If you cook your meals by adding hot water to the food in a freezer bag, your carrots will turn out more tender if you steam them before drying. If bringing carrots to a boil in a pot for a minute or two, you could go with drying the carrots raw. If heating over candles for ten to fifteen minutes it’s a toss-up. For snacking on dried carrots without rehydrating, I’d go with raw versus steamed. Either way, they are pretty chewy.
Another way to dry carrots is to steam them until soft and blend together with cooked sweet potatoes. Spread thinly and dry into bark.

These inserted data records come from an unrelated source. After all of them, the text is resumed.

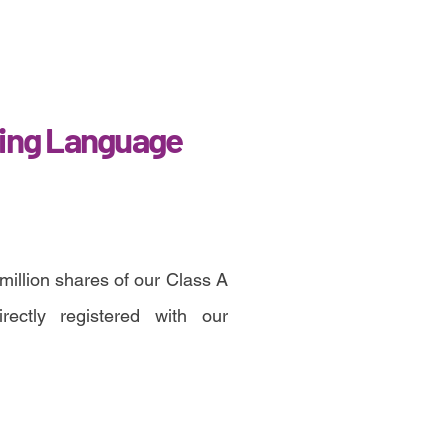
ing Language
million shares of our Class A
ectly registered with our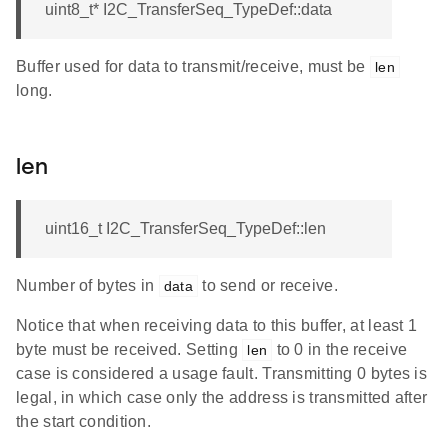
uint8_t* I2C_TransferSeq_TypeDef::data
Buffer used for data to transmit/receive, must be
len
long.
len
uint16_t I2C_TransferSeq_TypeDef::len
Number of bytes in
to send or receive.
data
Notice that when receiving data to this buffer, at least 1
byte must be received. Setting
to 0 in the receive
len
case is considered a usage fault. Transmitting 0 bytes is
legal, in which case only the address is transmitted after
the start condition.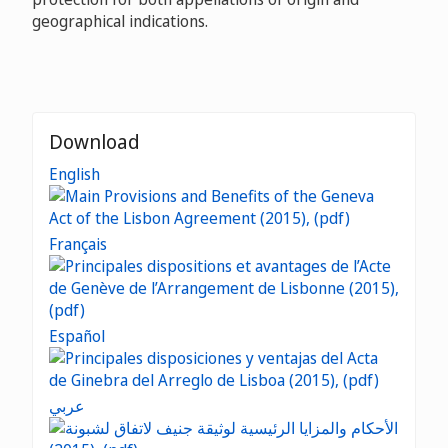
geographical indications.
Download
English
Français
Español
عربي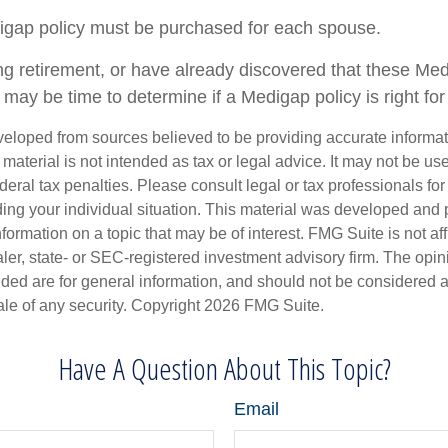
igap policy must be purchased for each spouse.
ing retirement, or have already discovered that these Me
 may be time to determine if a Medigap policy is right for
veloped from sources believed to be providing accurate informa
s material is not intended as tax or legal advice. It may not be us
deral tax penalties. Please consult legal or tax professionals for
ding your individual situation. This material was developed an
nformation on a topic that may be of interest. FMG Suite is not aff
er, state- or SEC-registered investment advisory firm. The opi
ded are for general information, and should not be considered a s
ale of any security. Copyright
2026 FMG Suite.
Have A Question About This Topic?
Email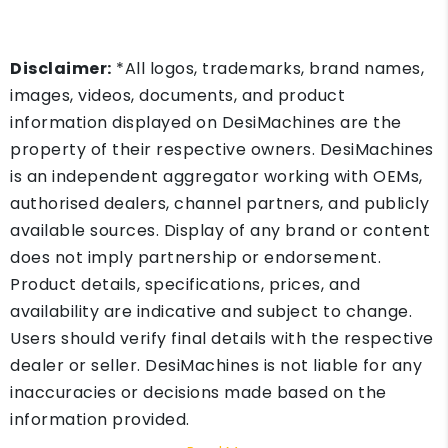
Disclaimer:
*All logos, trademarks, brand names,
images, videos, documents, and product
information displayed on DesiMachines are the
property of their respective owners. DesiMachines
is an independent aggregator working with OEMs,
authorised dealers, channel partners, and publicly
available sources. Display of any brand or content
does not imply partnership or endorsement.
Product details, specifications, prices, and
availability are indicative and subject to change.
Users should verify final details with the respective
dealer or seller. DesiMachines is not liable for any
inaccuracies or decisions made based on the
information provided.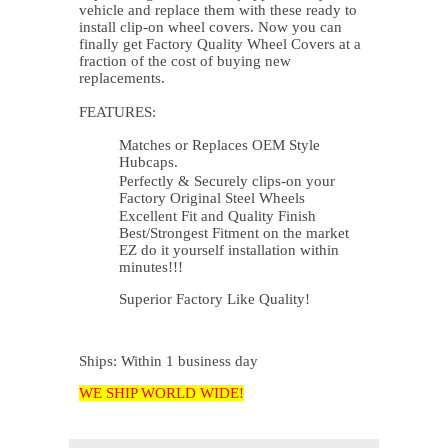
vehicle and replace them with these ready to
install clip-on wheel covers. Now you can
finally get Factory Quality Wheel Covers at a
fraction of the cost of buying new
replacements.
FEATURES:
Matches or Replaces OEM Style
Hubcaps.
Perfectly & Securely clips-on your
Factory Original Steel Wheels
Excellent Fit and Quality Finish
Best/Strongest Fitment on the market
EZ do it yourself installation within
minutes!!!
Superior Factory Like Quality!
Ships: Within 1 business day
WE SHIP WORLD WIDE!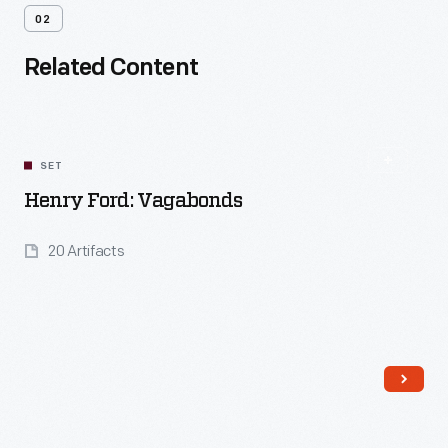
02
Related Content
SET
Henry Ford: Vagabonds
20 Artifacts
Read More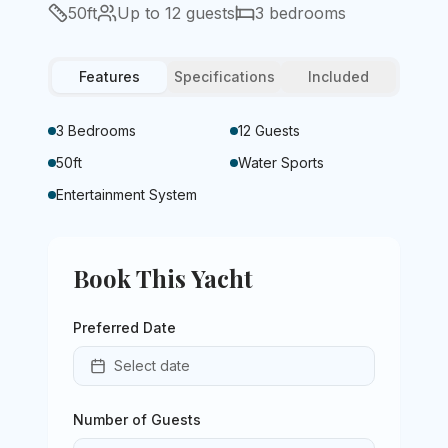
50
ft
Up to
12
guests
3
bedrooms
Features
Specifications
Included
3 Bedrooms
12 Guests
50ft
Water Sports
Entertainment System
Book This Yacht
Preferred Date
Select date
Number of Guests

Taking a Bath on the Trail
I vacuum seal my daily rations. The other day I tested how well a reused vacuum seal bag would double as a camping water bag. At Dominique’s urging, I had been thinking of purchasing a Sea to Summit Kitchen Sink to use for sponge baths. Yes, my stinky bachelor days are behind me. I’m even shaving on a regular basis now. The vacuum seal bags work great, so now I don’t have to carry an extra piece of gear or spend any money.
Visit the new page: How to Make a Camping Water Bag.
That’s it for October. On Saturday I swap mountains again, leaving the Appalachians behind and settling back into my Swiss village for a view of the snow covered Alps. We had four inches of snow in our village this week and temperatures below freezing. I'll be wearing my insulated winter pants again soon.